How to complete this task — Every line containing the string "ankle" is to be copied from the records.

Entries supplied —
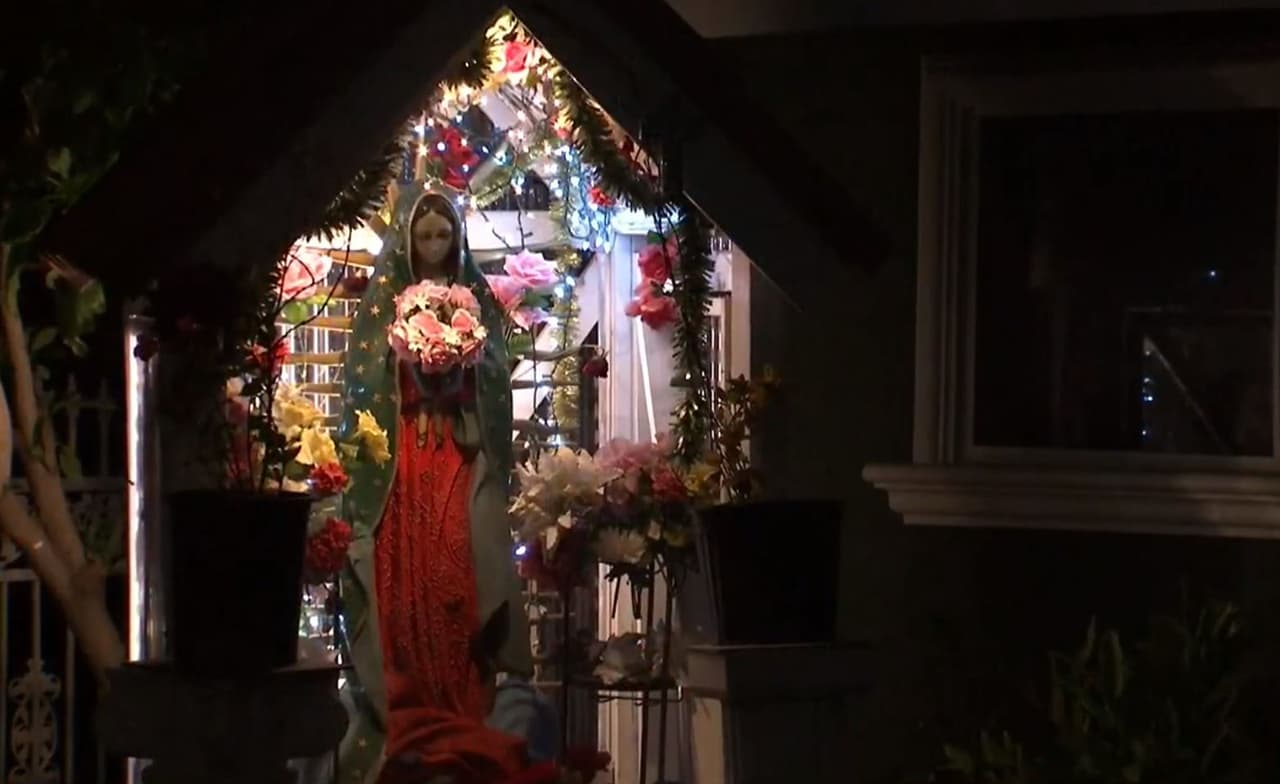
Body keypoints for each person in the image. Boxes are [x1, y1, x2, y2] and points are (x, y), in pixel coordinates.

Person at [336, 186, 534, 784]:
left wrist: (462, 363)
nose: (432, 246)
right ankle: (405, 705)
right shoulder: (382, 311)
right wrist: (409, 365)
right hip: (402, 463)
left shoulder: (474, 302)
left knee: (457, 573)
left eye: (442, 236)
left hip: (453, 451)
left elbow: (496, 380)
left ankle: (460, 703)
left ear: (456, 240)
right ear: (406, 240)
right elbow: (364, 385)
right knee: (404, 585)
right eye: (422, 236)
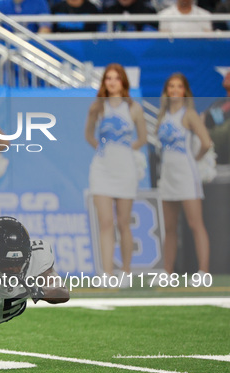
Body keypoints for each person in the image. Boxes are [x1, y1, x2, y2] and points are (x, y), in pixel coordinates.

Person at [84, 64, 147, 287]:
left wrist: (127, 151)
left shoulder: (134, 108)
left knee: (123, 222)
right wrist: (103, 150)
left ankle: (126, 272)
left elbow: (142, 137)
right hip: (101, 170)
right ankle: (107, 273)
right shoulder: (97, 107)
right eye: (108, 78)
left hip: (125, 171)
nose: (112, 82)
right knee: (106, 222)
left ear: (123, 82)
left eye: (116, 78)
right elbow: (89, 134)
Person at [156, 73, 212, 285]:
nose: (174, 90)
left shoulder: (189, 114)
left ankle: (203, 272)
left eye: (179, 86)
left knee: (195, 223)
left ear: (185, 91)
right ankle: (167, 272)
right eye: (171, 86)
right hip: (168, 176)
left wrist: (195, 160)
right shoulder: (163, 116)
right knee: (170, 227)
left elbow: (206, 142)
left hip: (187, 175)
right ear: (167, 91)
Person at [202, 70, 230, 164]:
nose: (227, 74)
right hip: (216, 153)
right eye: (227, 74)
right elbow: (203, 119)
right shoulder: (219, 103)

Response area —
right ankle: (405, 705)
left ankle: (460, 703)
left ankle: (126, 272)
right ankle: (107, 273)
left ankle: (203, 272)
right ankle: (167, 272)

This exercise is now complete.